Signorelli Jessie, Shah Gandhi Arpita
1 Nebraska Medical Center, Omaha, NE, USA.
2 Augusta University Medical Center, Augusta, GA, USA.
Ann Pharmacother. 2017 Feb;51(2):146-153. doi: 10.1177/1060028016672037. Epub 2016 Oct 4.
To review and summarize data on cobimetinib, which was approved by the US Food and Drug Administration (FDA) in November 2015 for use in combination with vemurafenib for unresectable or metastatic melanoma with a BRAFV600E or V600K mutation.
A literature search using PubMed was conducted using the terms cobimetinib, MEK inhibitor, and melanoma from January 2000 to June 2016.
The literature search was confined to human studies published in English. Trials of cobimetinib for melanoma were prioritized.
Cobimetinib is a reversible inhibitor of MEK1 and MEK2. Its FDA approval was based on a phase III, randomized trial of vemurafenib monotherapy (n = 248) or vemurafenib and cobimetinib (n = 247) in unresectable stage IIIC or IV melanoma with a BRAFV600 mutation. Cobimetinib was administered as 60 mg orally daily for 21 days/7 days off, whereas vemurafenib was administered as 960 mg twice daily. Vemurafenib and cobimetinib were associated with an objective response rate of 68%, and median progression-free survival of 9.9 months. The overall survival was not reached at the time of first interim analysis. Clinically relevant grade ≥3 adverse events were diarrhea (6%), rash (6%), photosensitivity (2%), elevated liver function tests (LFTs) (8%-12%), increased creatine kinase (11%), and retinal detachment (3%).
Cobimetinib combined with vemurafenib is an alternative BRAF/MEK inhibitor therapy for unresectable or metastatic melanoma with BRAFV600 mutation.
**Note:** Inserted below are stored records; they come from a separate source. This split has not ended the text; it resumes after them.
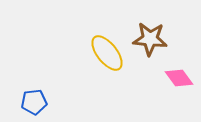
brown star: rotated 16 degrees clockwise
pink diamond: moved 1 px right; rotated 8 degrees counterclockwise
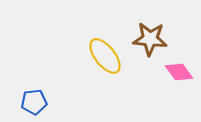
yellow ellipse: moved 2 px left, 3 px down
pink diamond: moved 6 px up
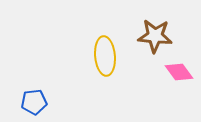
brown star: moved 5 px right, 3 px up
yellow ellipse: rotated 33 degrees clockwise
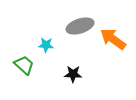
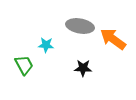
gray ellipse: rotated 28 degrees clockwise
green trapezoid: rotated 20 degrees clockwise
black star: moved 10 px right, 6 px up
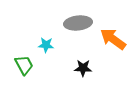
gray ellipse: moved 2 px left, 3 px up; rotated 16 degrees counterclockwise
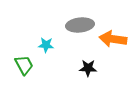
gray ellipse: moved 2 px right, 2 px down
orange arrow: rotated 28 degrees counterclockwise
black star: moved 5 px right
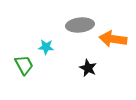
cyan star: moved 2 px down
black star: rotated 24 degrees clockwise
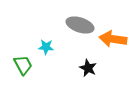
gray ellipse: rotated 24 degrees clockwise
green trapezoid: moved 1 px left
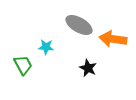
gray ellipse: moved 1 px left; rotated 12 degrees clockwise
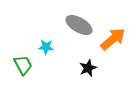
orange arrow: rotated 132 degrees clockwise
black star: rotated 24 degrees clockwise
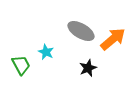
gray ellipse: moved 2 px right, 6 px down
cyan star: moved 5 px down; rotated 21 degrees clockwise
green trapezoid: moved 2 px left
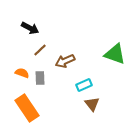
The role of cobimetinib in melanoma and other solid tumors is likely to expand as the results from ongoing studies become available.
回顾并总结考比替尼的数据,该药物于2015年11月获美国食品药品监督管理局(FDA)批准,与维莫非尼联合用于治疗具有BRAFV600E或V600K突变的不可切除或转移性黑色素瘤。
使用PubMed进行文献检索,检索词为考比替尼、MEK抑制剂和黑色素瘤,检索时间范围为2000年1月至2016年6月。
文献检索限于以英文发表的人体研究。优先纳入考比替尼治疗黑色素瘤的试验。
考比替尼是MEK1和MEK2的可逆抑制剂。其FDA批准基于一项III期随机试验,该试验比较了维莫非尼单药治疗(n = 248)或维莫非尼与考比替尼联合治疗(n = 247)不可切除的IIIC期或IV期BRAFV600突变黑色素瘤。考比替尼口服给药,剂量为60 mg,每日一次,服用21天,停药7天,而维莫非尼给药剂量为960 mg,每日两次。维莫非尼与考比替尼联合治疗的客观缓解率为68%,无进展生存期的中位数为9.9个月。首次中期分析时总生存期尚未达到。临床相关的≥3级不良事件包括腹泻(6%)、皮疹(6%)、光敏反应(2%)、肝功能检查(LFTs)升高(8% - 12%)、肌酸激酶升高(11%)和视网膜脱离(3%)。
考比替尼联合维莫非尼是治疗具有BRAFV600突变的不可切除或转移性黑色素瘤的一种BRAF/MEK抑制剂替代疗法。随着正在进行的研究结果公布,考比替尼在黑色素瘤和其他实体瘤中的作用可能会扩大。